Hysteresis, aging, return-point memory, energy dissipation, congruence, and avalanches in uniaxially stressed bi-dispersed frictional disks

We present measurements of the axial compression of bi-dispersed frictional disks in a planar array that display aging, hysteresis, and sub-loop congruence such as occur in magnetic systems or in the behavior of sedimentary rock. The disks are manufactured from thermoplastic material with height 1 cm and diameters 1.0 and 1.5 cm. The friction between disks is determined by different sets asperities on the radial outer surface. Opposing sides of a rectangular cage of width W=1 m and length L=0.5 m are displaced in small steps Δx ~ 0.25 μm resulting in strain increments ε = Δx/L ~ 10^-6 and in compressive forces measured by force transducers.
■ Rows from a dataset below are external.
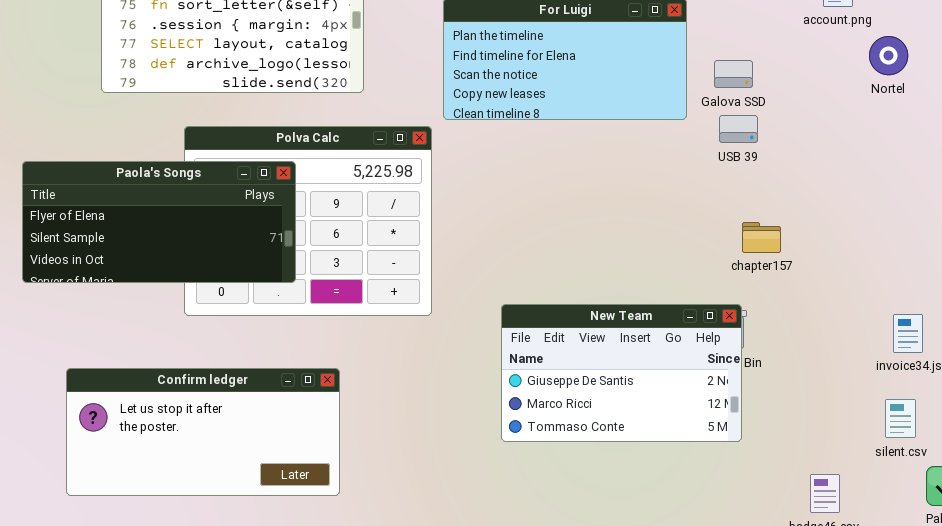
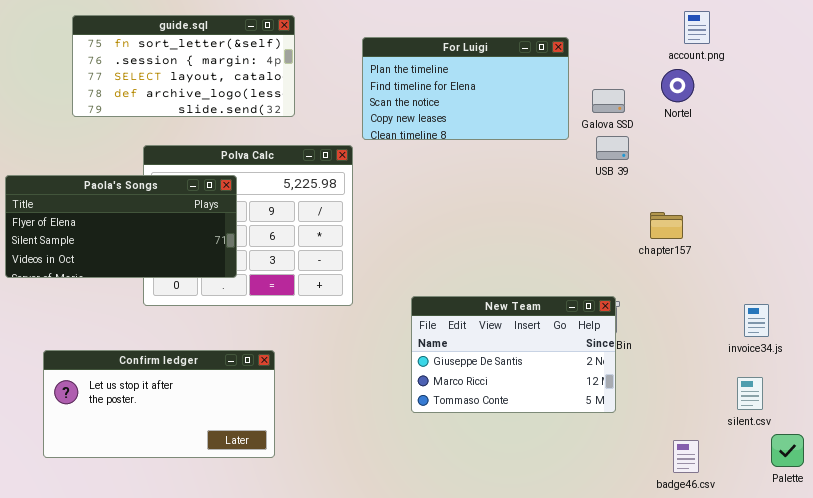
Nortel: [869,36,908,75] -> [661,69,694,102], moved
chapter157: [742,222,781,253] -> [650,212,683,239], moved

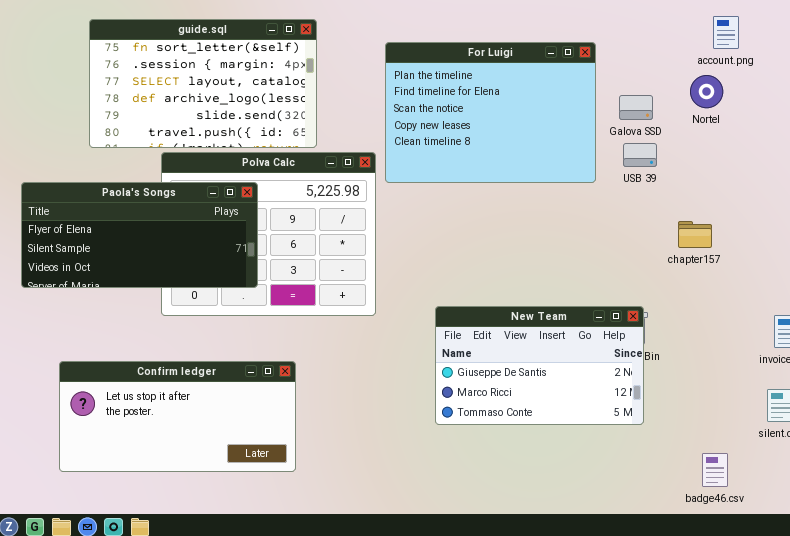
guide.sql: [72,15,295,117] -> [89,19,317,148], resized
For Luigi: [362,37,569,140] -> [385,42,596,183], resized

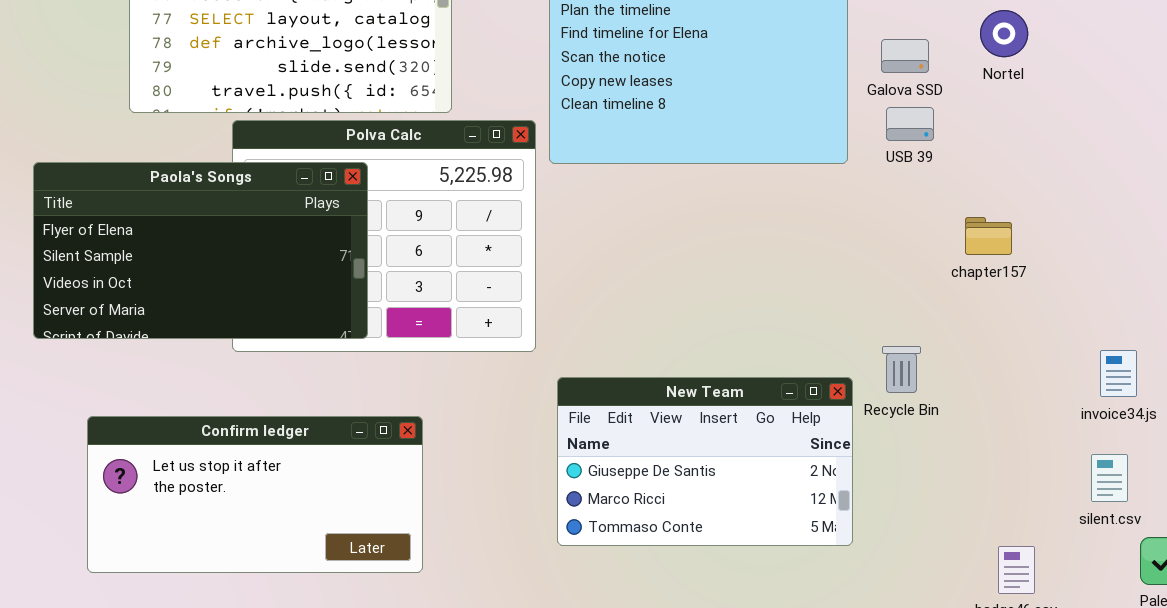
Paola's Songs: [21,182,258,288] -> [33,162,368,339], resized
New Team: [435,306,644,425] -> [557,377,853,546], moved

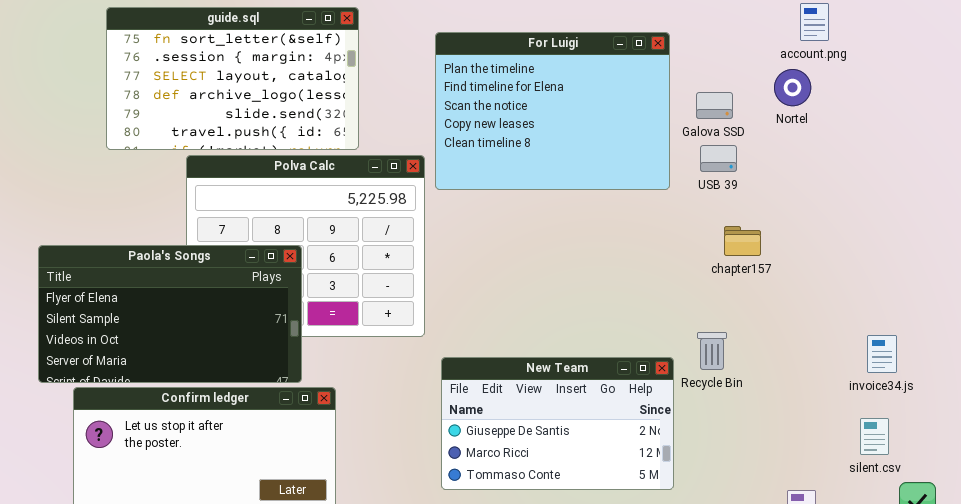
Paola's Songs: [33,162,368,339] -> [38,245,302,383], moved
chapter157: [965,217,1012,255] -> [724,226,761,256], moved

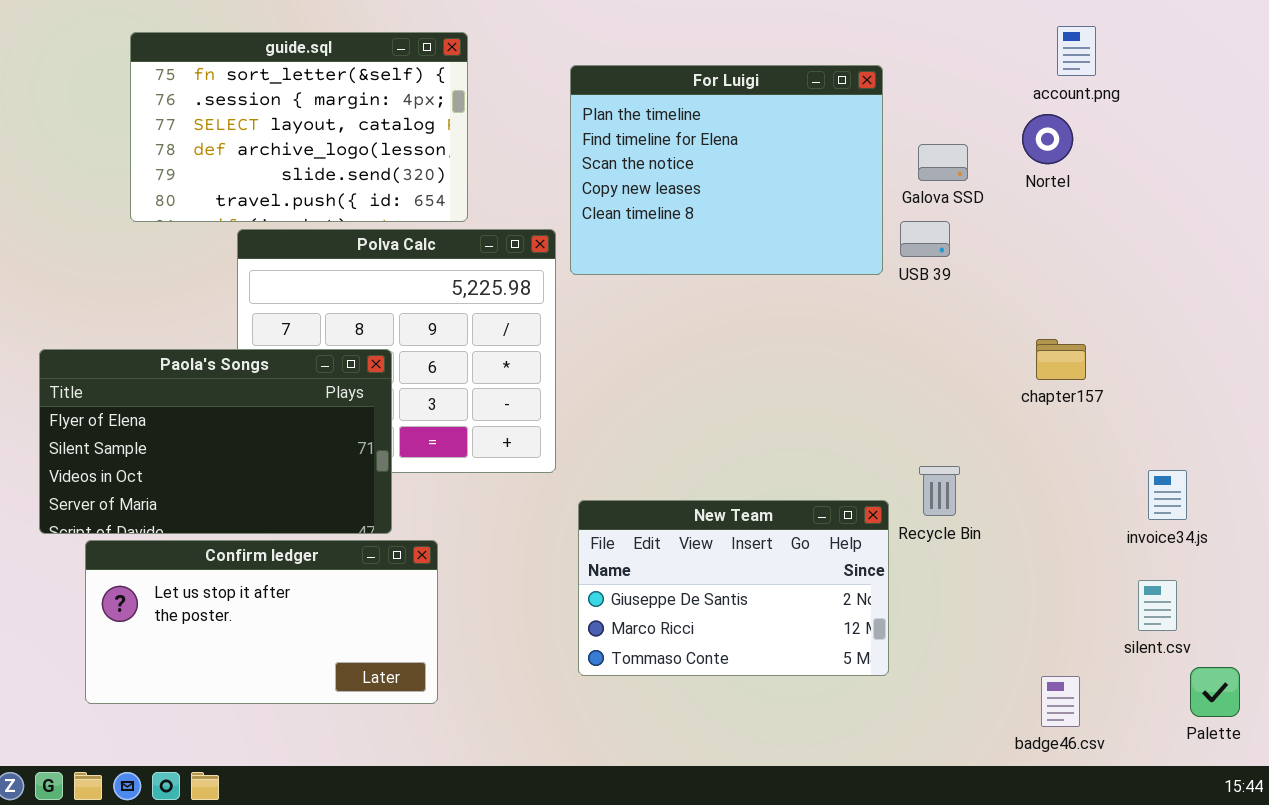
USB 39: [700,145,737,172] -> [900,221,950,257], moved
chapter157: [724,226,761,256] -> [1036,339,1086,380], moved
Acoustic excitation could be provided with varying spectral composition and amplitude. The position of each disk was determined by a set of high-resolution cameras which were also used to determine local forces through bi-refringence measurements when photo-elastic disks were used. Starting from a random initial distribution of disks, compression/decompression cycles exhibit aging. After some cycles one obtains a repeatable hysteresis loop for the stress-strain curves that exhibits return-point memory and congruence of small loop segments within the larger overall cycle. The energy dissipation is determined by the area encompassed by the compression/decompression curves and is found to scale linearly with the available energy ~ ΔεΔσ where σ is the uniaxial stress. The hysteresis arises from small rearrangements - "avalaches" - of local disks that are held in place by both elastic and frictional forces (there is no hysteresis for purely elastic interactions). Evidence for local small scale disk motions is seen in small global stress-strain events and through visual observations of disk motions. Many of our observations are consistent with a Preisach model of hysteretic behavior.